Does the description disclose side effects, auth requirements, rate limits, or destructive behavior?

With no annotations provided, the description carries full responsibility for behavioral disclosure. It does not mention side effects, permissions, file existence requirements, error handling, or any constraints like file size limits. The term 'Read' implies non-destructiveness, but that is minimal.

Agents need to know what a tool does to the world before calling it. Descriptions should go beyond structured annotations to explain consequences.

Conciseness4/5

Is the description appropriately sized, front-loaded, and free of redundancy?

The description is very concise at one sentence and front-loaded with the action and resource. However, it may be overly terse; a bit more detail could improve usability without losing conciseness.

Shorter descriptions cost fewer tokens and are easier for agents to parse. Every sentence should earn its place.

Completeness2/5

Given the tool's complexity, does the description cover enough for an agent to succeed on first attempt?

Given the lack of an output schema, the description does not explain what the tool returns (e.g., file content, success status) or any other contextual details like encoding, max size, or error behavior. This leaves significant gaps for an agent to understand the full behavior.

Complex tools with many parameters or behaviors need more documentation. Simple tools need less. This dimension scales expectations accordingly.

Parameters3/5

Does the description clarify parameter syntax, constraints, interactions, or defaults beyond what the schema provides?

Since schema description coverage is 100%, the baseline is 3. The description does not add any additional meaning beyond what the input schema already provides (projectId and path descriptions are generic). No parameter semantics are enhanced.

Input schemas describe structure but not intent.
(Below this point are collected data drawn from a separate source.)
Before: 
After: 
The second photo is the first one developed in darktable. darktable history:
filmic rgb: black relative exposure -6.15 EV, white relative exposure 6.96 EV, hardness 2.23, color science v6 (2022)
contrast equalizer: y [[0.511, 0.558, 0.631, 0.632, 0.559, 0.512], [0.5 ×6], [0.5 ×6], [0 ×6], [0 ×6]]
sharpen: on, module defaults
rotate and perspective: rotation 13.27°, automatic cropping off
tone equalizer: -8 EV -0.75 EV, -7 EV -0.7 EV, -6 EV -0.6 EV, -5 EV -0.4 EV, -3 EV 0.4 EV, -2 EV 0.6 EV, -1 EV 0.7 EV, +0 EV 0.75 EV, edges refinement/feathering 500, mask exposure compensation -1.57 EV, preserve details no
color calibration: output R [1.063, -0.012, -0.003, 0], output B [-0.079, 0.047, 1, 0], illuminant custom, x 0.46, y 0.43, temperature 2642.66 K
Descriptions should explain non-obvious parameter relationships and valid value ranges.

Purpose4/5

Does the description clearly state what the tool does and how it differs from similar tools?
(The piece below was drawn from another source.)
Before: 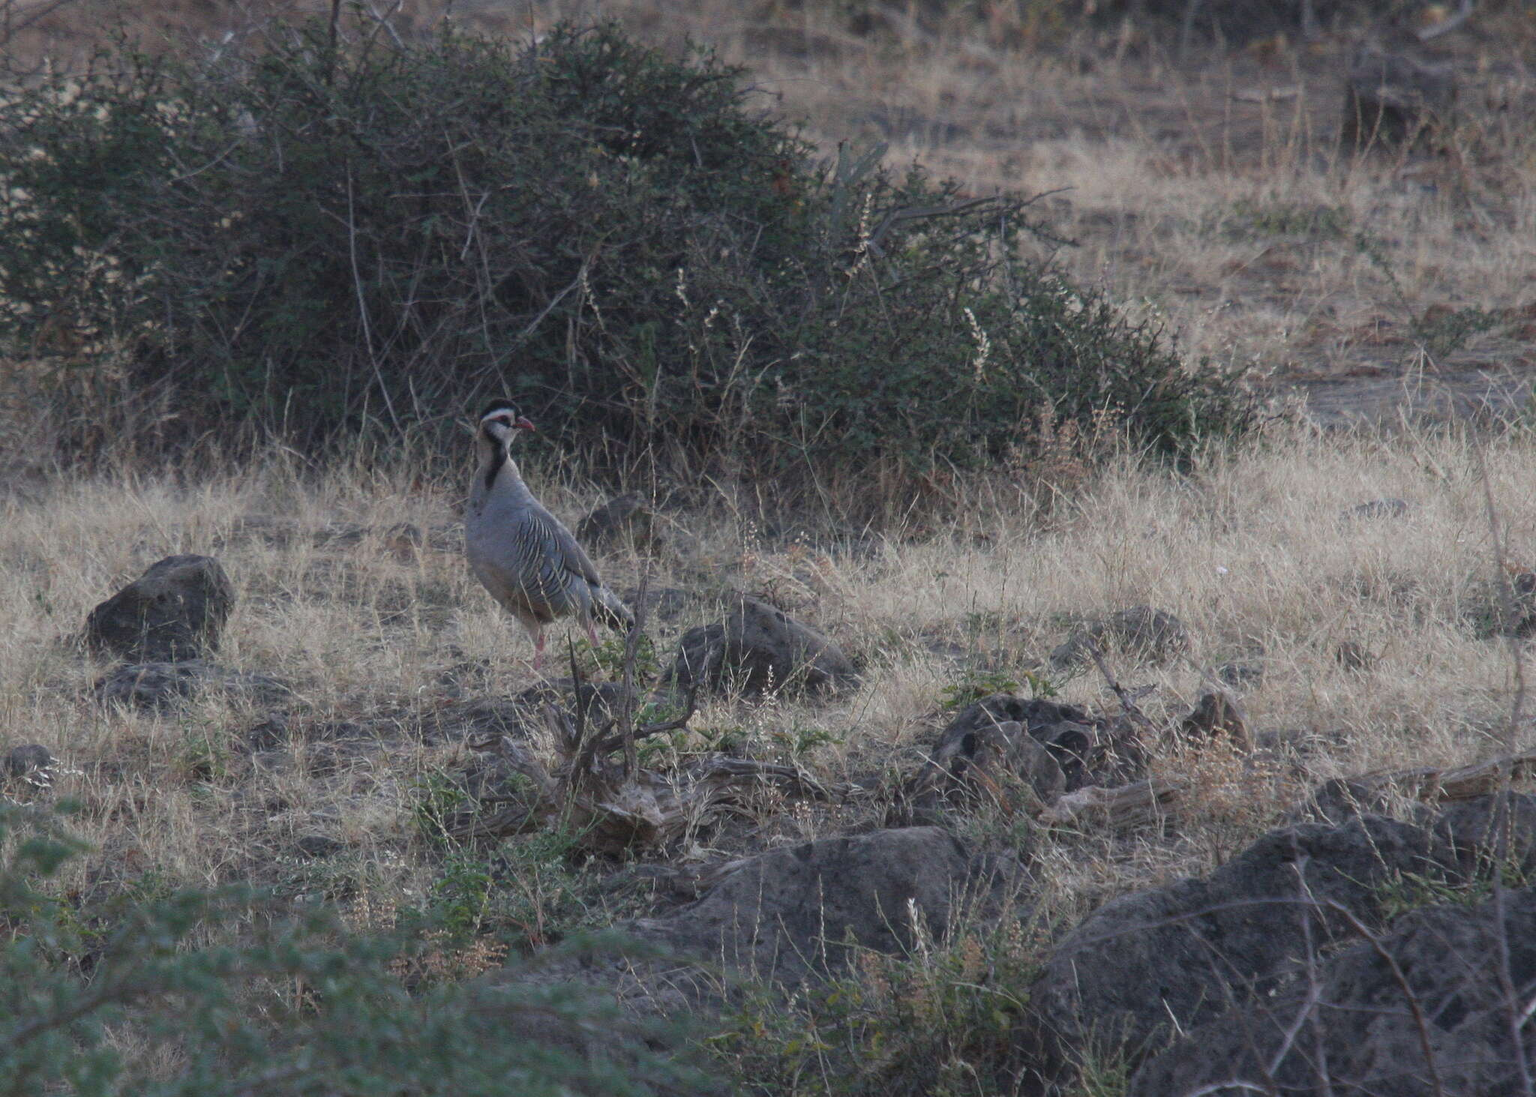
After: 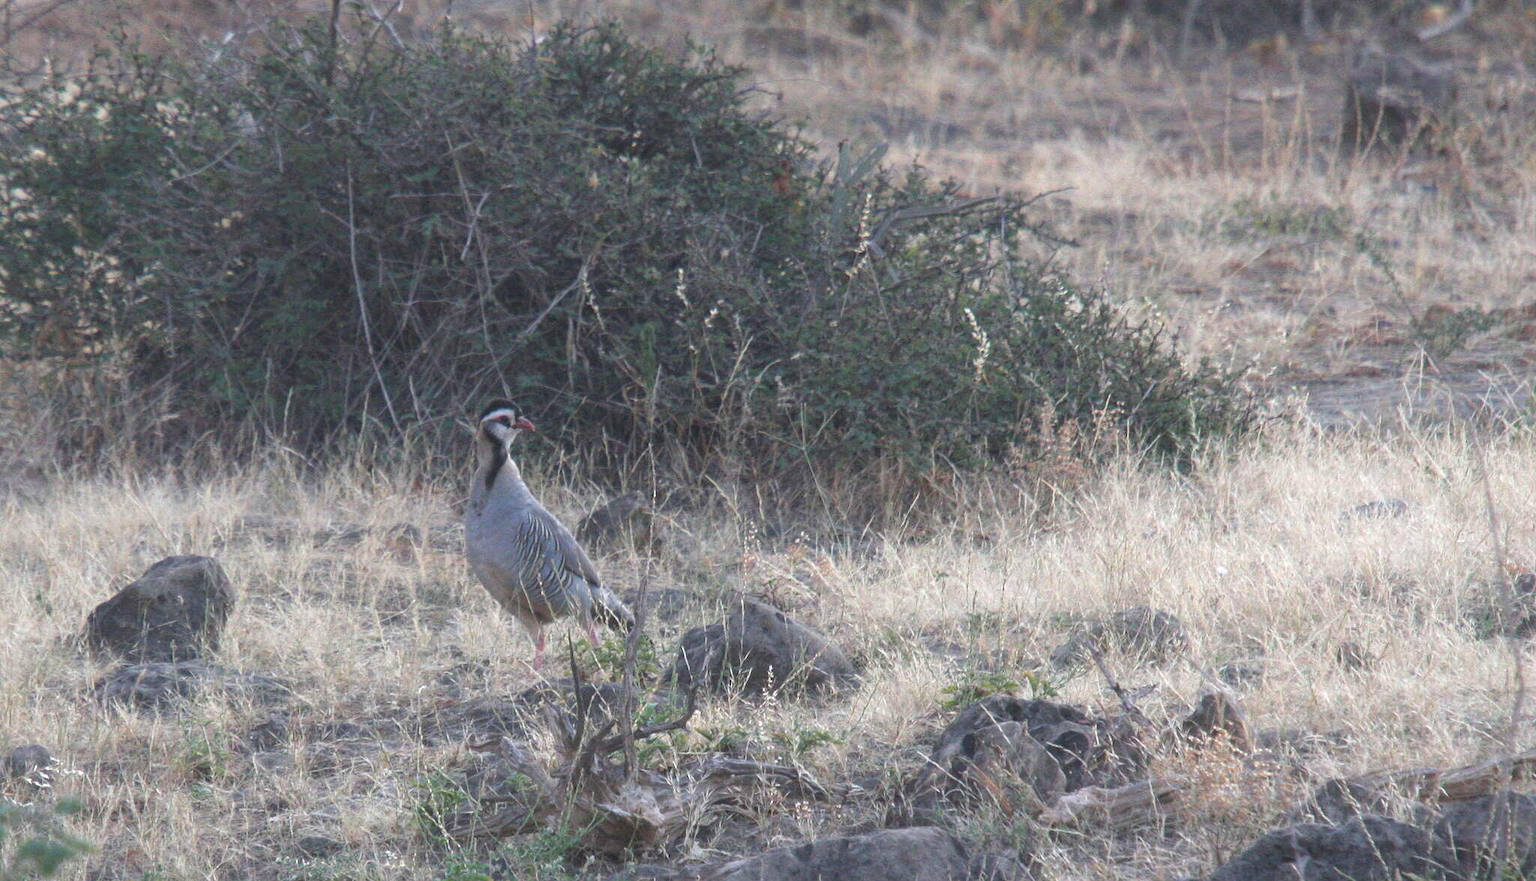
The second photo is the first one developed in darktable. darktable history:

The description clearly states the action ('Read') and the resource ('a single file from a project'), distinguishing it from sibling tools like agentbay_project_files (list) and agentbay_project_push_files (write). However, it lacks specificity about what 'read' returns (e.g., content, metadata) and could be more explicit.

Agents choose between tools based on descriptions. A clear purpose with a specific verb and resource helps agents select the right tool.

Usage Guidelines2/5

Does the description explain when to use this tool, when not to, or what alternatives exist?

No guidance is provided on when to use this tool versus alternatives. For example, it does not specify that this tool is for reading file content while agentbay_project_files is for listing. No exclusions or context are given.

Agents often have multiple tools that could apply. Explicit usage guidance like "use X instead of Y when Z" prevents misuse.